-- Records to process start --

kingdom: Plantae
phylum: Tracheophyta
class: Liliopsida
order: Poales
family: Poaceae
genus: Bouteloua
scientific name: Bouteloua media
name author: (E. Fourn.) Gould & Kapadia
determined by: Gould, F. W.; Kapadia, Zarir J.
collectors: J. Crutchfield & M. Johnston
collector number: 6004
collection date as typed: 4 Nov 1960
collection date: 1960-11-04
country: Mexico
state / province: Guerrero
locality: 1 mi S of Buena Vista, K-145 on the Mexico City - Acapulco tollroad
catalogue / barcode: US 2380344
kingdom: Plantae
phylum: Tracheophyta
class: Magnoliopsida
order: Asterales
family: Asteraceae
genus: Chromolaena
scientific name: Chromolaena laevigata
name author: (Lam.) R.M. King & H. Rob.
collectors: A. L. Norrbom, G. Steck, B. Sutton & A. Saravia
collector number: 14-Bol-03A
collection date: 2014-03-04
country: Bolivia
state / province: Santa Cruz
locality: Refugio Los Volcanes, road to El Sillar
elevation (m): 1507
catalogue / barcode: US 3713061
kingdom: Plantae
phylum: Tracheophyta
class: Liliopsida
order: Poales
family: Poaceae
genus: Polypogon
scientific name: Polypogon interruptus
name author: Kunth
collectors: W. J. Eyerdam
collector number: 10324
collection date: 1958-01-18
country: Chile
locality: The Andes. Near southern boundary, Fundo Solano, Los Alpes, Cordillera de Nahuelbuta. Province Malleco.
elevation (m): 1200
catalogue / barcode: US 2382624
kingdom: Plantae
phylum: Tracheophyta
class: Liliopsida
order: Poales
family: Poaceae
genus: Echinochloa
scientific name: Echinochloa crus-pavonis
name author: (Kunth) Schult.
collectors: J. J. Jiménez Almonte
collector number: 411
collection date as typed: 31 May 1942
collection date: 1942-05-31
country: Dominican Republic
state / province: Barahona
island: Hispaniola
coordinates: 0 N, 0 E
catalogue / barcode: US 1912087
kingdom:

-- Records to process end --

Prompt:
Copy the material above verbatim, keeping every line in its original order and wording.

The completed task:
kingdom: Plantae
phylum: Tracheophyta
class: Liliopsida
order: Poales
family: Poaceae
genus: Bouteloua
scientific name: Bouteloua media
name author: (E. Fourn.) Gould & Kapadia
determined by: Gould, F. W.; Kapadia, Zarir J.
collectors: J. Crutchfield & M. Johnston
collector number: 6004
collection date as typed: 4 Nov 1960
collection date: 1960-11-04
country: Mexico
state / province: Guerrero
locality: 1 mi S of Buena Vista, K-145 on the Mexico City - Acapulco tollroad
catalogue / barcode: US 2380344
kingdom: Plantae
phylum: Tracheophyta
class: Magnoliopsida
order: Asterales
family: Asteraceae
genus: Chromolaena
scientific name: Chromolaena laevigata
name author: (Lam.) R.M. King & H. Rob.
collectors: A. L. Norrbom, G. Steck, B. Sutton & A. Saravia
collector number: 14-Bol-03A
collection date: 2014-03-04
country: Bolivia
state / province: Santa Cruz
locality: Refugio Los Volcanes, road to El Sillar
elevation (m): 1507
catalogue / barcode: US 3713061
kingdom: Plantae
phylum: Tracheophyta
class: Liliopsida
order: Poales
family: Poaceae
genus: Polypogon
scientific name: Polypogon interruptus
name author: Kunth
collectors: W. J. Eyerdam
collector number: 10324
collection date: 1958-01-18
country: Chile
locality: The Andes. Near southern boundary, Fundo Solano, Los Alpes, Cordillera de Nahuelbuta. Province Malleco.
elevation (m): 1200
catalogue / barcode: US 2382624
kingdom: Plantae
phylum: Tracheophyta
class: Liliopsida
order: Poales
family: Poaceae
genus: Echinochloa
scientific name: Echinochloa crus-pavonis
name author: (Kunth) Schult.
collectors: J. J. Jiménez Almonte
collector number: 411
collection date as typed: 31 May 1942
collection date: 1942-05-31
country: Dominican Republic
state / province: Barahona
island: Hispaniola
coordinates: 0 N, 0 E
catalogue / barcode: US 1912087
kingdom:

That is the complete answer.